Bug #43498 FRM corruption when crashing during ONLINE ALTER
Submitted: 9 Mar 2009 10:43
Reporter: Philip Stoev Email Updates:
Status: Verified Impact on me:
None 
Category:MySQL Server: DDL Severity:S3 (Non-critical)
Version:6.0-falcon-team OS:Any
Assigned to: CPU Architecture:Any

[9 Mar 2009 10:43] Philip Stoev
Description:
When the server is killed while executing ONLINE ALTER operations, 

Svoj thinks that maybe ONLINE ALTER FRM operations are not atomic and do not take advantage of atomic rename in order to update the FRM. If this is the case and FRMs are written in multiple small writes, then corruption on a crash is inevitable.
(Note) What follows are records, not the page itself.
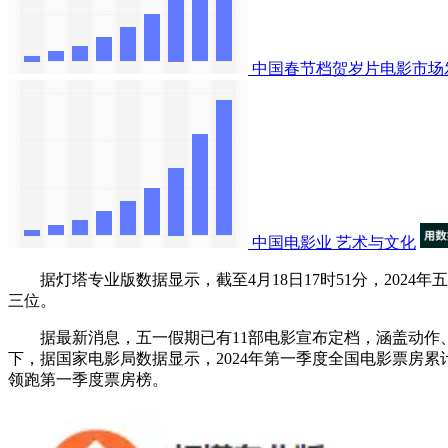
中国春节档贺岁片电影市场
中国电影业
艺术与文化
据灯塔专业版数据显示，截至4月18日17时51分，2024
三位。 ​​​
据最新消息，五一假期已有11部电影宣布定档，涵盖动作、
下，据国家电影局数据显示，2024年第一季度全国电影票房累计1
领跑第一季度票房榜。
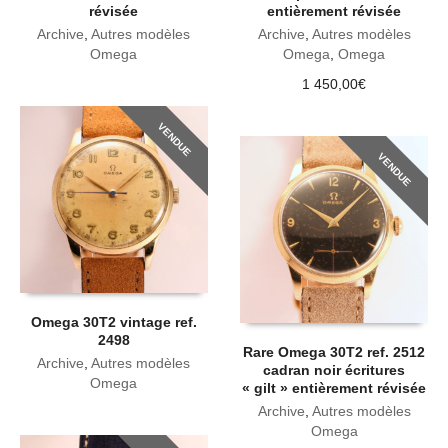
révisée
entièrement révisée
Archive
,
Autres modèles
Archive
,
Autres modèles
Omega
Omega
,
Omega
1 450,00
€
VENDUE
VENDUE
Omega 30T2 vintage ref.
2498
Rare Omega 30T2 ref. 2512
Archive
,
Autres modèles
cadran noir écritures
Omega
« gilt » entièrement révisée
Archive
,
Autres modèles
Omega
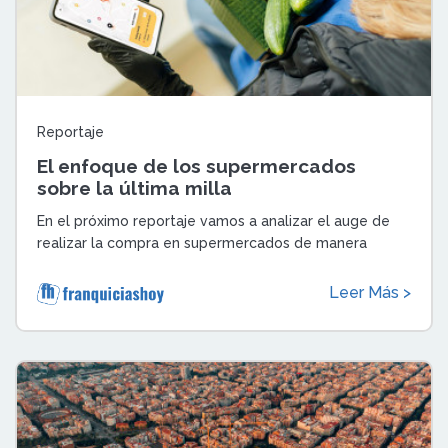
Reportaje
El enfoque de los supermercados
sobre la última milla
En el próximo reportaje vamos a analizar el auge de
realizar la compra en supermercados de manera
online y cómo las grandes superficies se ...
Leer Más >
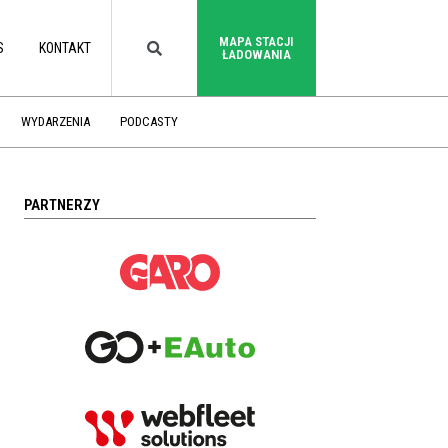
MAPA STACJI
S
KONTAKT
ŁADOWANIA
WYDARZENIA
PODCASTY
PARTNERZY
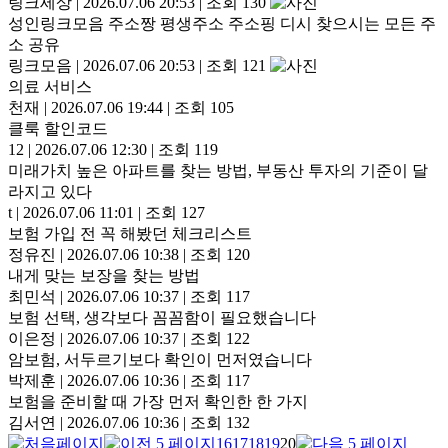
링크세상
|
2026.07.06 20:53
|
조회 130
성인링크모음 주소짱 평생주소 주소핑 디시 찾으시는 모든 주
소 공유
링크모음
|
2026.07.06 20:53
|
조회 121
의료 서비스
천재
|
2026.07.06 19:44
|
조회 105
클룩 할인코드
12
|
2026.07.06 12:30
|
조회 119
미래가치 높은 아파트를 찾는 방법, 부동산 투자의 기준이 달
라지고 있다
t
|
2026.07.06 11:01
|
조회 127
보험 가입 전 꼭 해봤던 체크리스트
정유진
|
2026.07.06 10:38
|
조회 120
내게 맞는 보장을 찾는 방법
최민석
|
2026.07.06 10:37
|
조회 117
보험 선택, 생각보다 꼼꼼함이 필요했습니다
이은정
|
2026.07.06 10:37
|
조회 122
암보험, 서두르기보다 확인이 먼저였습니다
박제훈
|
2026.07.06 10:36
|
조회 117
보험을 준비할 때 가장 먼저 확인한 한 가지
김서연
|
2026.07.06 10:36
|
조회 132
16
17
18
19
20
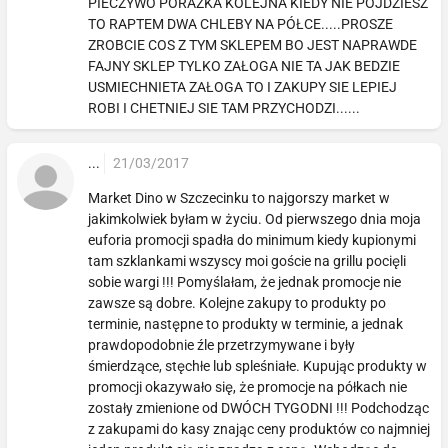
PIECZYWO PORAZKA KOLEJNA KIEDY NIE POJDZIESZ
TO RAPTEM DWA CHLEBY NA PÓŁCE.....PROSZE
ZROBCIE COS Z TYM SKLEPEM BO JEST NAPRAWDE
FAJNY SKLEP TYLKO ZAŁOGA NIE TA JAK BEDZIE
USMIECHNIETA ZAŁOGA TO I ZAKUPY SIE LEPIEJ
ROBI I CHETNIEJ SIE TAM PRZYCHODZI......
...
21/03/2017
Market Dino w Szczecinku to najgorszy market w
jakimkolwiek byłam w życiu. Od pierwszego dnia moja
euforia promocji spadła do minimum kiedy kupionymi
tam szklankami wszyscy moi goście na grillu pocięli
sobie wargi !!! Pomyślałam, że jednak promocje nie
zawsze są dobre. Kolejne zakupy to produkty po
terminie, następne to produkty w terminie, a jednak
prawdopodobnie źle przetrzymywane i były
śmierdzące, stęchłe lub spleśniałe. Kupując produkty w
promocji okazywało się, że promocje na półkach nie
zostały zmienione od DWÓCH TYGODNI !!! Podchodząc
z zakupami do kasy znając ceny produktów co najmniej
According to Wlad, this is more likely on Windows.

Here is an example log:

http://clustra.norway.sun.com/~bteam/pb2/web.py?action=archive_download&archive_id=374613&...

# 17:36:39 2: CommitNoUpdates transaction 509
# 17:36:39 Verifying table: o; database: d
# 17:36:39 090306 17:36:39 [ERROR] G:\pb2\test\sb_1-372364-1236356544.56\mysql-6.0.11-alpha-win-x86-test\mysql-test\../sql/RelWithDebInfo/mysqld.exe: Incorrect information in file: '.\d\o.frm'
# 17:36:39 090306 17:36:39 [ERROR] G:\pb2\test\sb_1-372364-1236356544.56\mysql-6.0.11-alpha-win-x86-test\mysql-test\../sql/RelWithDebInfo/mysqld.exe: Incorrect information in file: '.\d\o.frm'
# 17:36:39 090306 17:36:39 [ERROR] G:\pb2\test\sb_1-372364-1236356544.56\mysql-6.0.11-alpha-win-x86-test\mysql-test\../sql/RelWithDebInfo/mysqld.exe: Incorrect information in file: '.\d\o.frm'
# 17:36:39 090306 17:36:39 [ERROR] G:\pb2\test\sb_1-372364-1236356544.56\mysql-6.0.11-alpha-win-x86-test\mysql-test\../sql/RelWithDebInfo/mysqld.exe: Incorrect information in file: '.\d\o.frm'
# 17:36:39 090306 17:36:39 [ERROR] G:\pb2\test\sb_1-372364-1236356544.56\mysql-6.0.11-alpha-win-x86-test\mysql-test\../sql/RelWithDebInfo/mysqld.exe: Incorrect information in file: '.\d\o.frm'

How to repeat:
Clone the mysql-test-extra-6.0 tree and then run:

$ cd mysql-test/gentest
$ perl pb2gentest.pl /path/to/6.0-falcon-team /tmp/vardir - falcon_ddl

This will run a Random Query Generator test with a lot of ONLINE ALTER. After 20 min will then kill the server and initiate recovery. To speed things up, you may wish to kill the server yourself and then the framework will initiate recovery for you.

Suggested fix:
Unless FRM operations are atomic, there is no way to avoid this type of corruption.